=== SOURCE PASSAGE ===
.....

When California Businesses Fail to Provide Reasonable Accommodations
Ever since California passed its first law protecting the rights of workers with disabilities in 1974, it has been at the forefront of the Americans with Disabilities movement. Under California’s Fair Employment and Housing Act (FEHA), employers are required to:
- Provide reasonable accommodations for applicants and employees who, because of their disability, are unable to perform essential job functions; and
- Engage in a timely interactive process with applicants or employees in need of reasonable accommodation.
If a California employee is denied these rights, they are entitled to bring a discrimination claim against their employer.
At Garcia & Gurney, ALC, we work to ensure that your business is in compliance with California’s employment laws, including those under FEHA and the Americans with Disabilities Act (ADA). To ensure that you do everything by the book, consult with one of the experienced employment law attorneys at our Pleasanton law firm today.
What is Considered a Disability?
Under FEHA, there are two categories of disability: mental disability and physical disability. Additionally, while not recognized as a disability per se, an employee with a “medical condition” is entitled to reasonable accommodations just as an employee with a recognized disability is.
- A physical disability is defined as a physiological disease, disorder, condition, disfigurement, or anatomical loss that affects one or more of the bodily systems or functions, and that inhibits an individual’s ability to perform a major life activity, such as working.
- A mental disability is defined as any mental or psychological disorder or condition, such as mental retardation, organic brain syndrome, emotional or mental illness, or specific learning disabilities that inhibits an individual’s ability to perform a major life activity, such as working.
Medical conditions protected under FEHA include any health condition that is related to or associated with a diagnosis of cancer or a genetic characteristic. Addictions, such as a drug and/or alcohol addiction, sex addiction, gambling addiction, kleptomania, pyromania, etc. are not covered by FEHA.

.....

=== RECORDS ===

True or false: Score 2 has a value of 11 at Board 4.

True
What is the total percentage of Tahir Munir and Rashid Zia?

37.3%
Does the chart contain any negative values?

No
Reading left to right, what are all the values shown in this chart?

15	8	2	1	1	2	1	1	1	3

.....

=== TASK REQUIREMENTS ===
1. Copy the FEHA accommodation passage again, starting at the words "- A physical" and ending after "covered by FEHA.", and swap "major life activity" for "significant life activity".
2. According to the FEHA accommodation passage, in what year did California pass its first law protecting the rights of workers with disabilities?
3. Take the FEHA accommodation passage further from its last sentence.
The material comes from a separate source, unrelated to the FEHA accommodation passage.

=== ACTIVITY ANSWERS ===
1.
- A physical disability is defined as a physiological disease, disorder, condition, disfigurement, or anatomical loss that affects one or more of the bodily systems or functions, and that inhibits an individual’s ability to perform a significant life activity, such as working.
- A mental disability is defined as any mental or psychological disorder or condition, such as mental retardation, organic brain syndrome, emotional or mental illness, or specific learning disabilities that inhibits an individual’s ability to perform a significant life activity, such as working.
Medical conditions protected under FEHA include any health condition that is related to or associated with a diagnosis of cancer or a genetic characteristic. Addictions, such as a drug and/or alcohol addiction, sex addiction, gambling addiction, kleptomania, pyromania, etc. are not covered by FEHA.

2. 1974

3.
Legal Remedies for when an Employer Fails to Provide Reasonable Accommodations
When a California employer fails to provide reasonable accommodations to those employees that require it, they will not only be ordered to cease and desist their discriminatory practices, but also, they will be responsible for covering the damages and losses experienced by the employee due to the lack of accommodations, including but not limited to lost wages, damages for emotional distress, and administrative fines of not more than $150,000.
If a California employee is denied reasonable accommodations in the workplace, they are first required to make a good faith effort to achieve a resolution without legal intervention. This includes speaking with the employer as soon as accommodations are either denied or once it becomes clear that they will not be provided. After all, the failure to accommodate could be a result of a lack of communication between employer and employee. However, if the lack of accommodations was no accident, and if the employer continues to refuse to provide reasonable accommodations, the employee is required to take the matter to the next level, which would be the employer’s reasonable accommodations coordinator or human resources. If the company and the employee still fail to comply with FEHA’s and the ADA’s rules regarding the matter, the employee can file a complaint with the Department of Fair Employment and Housing.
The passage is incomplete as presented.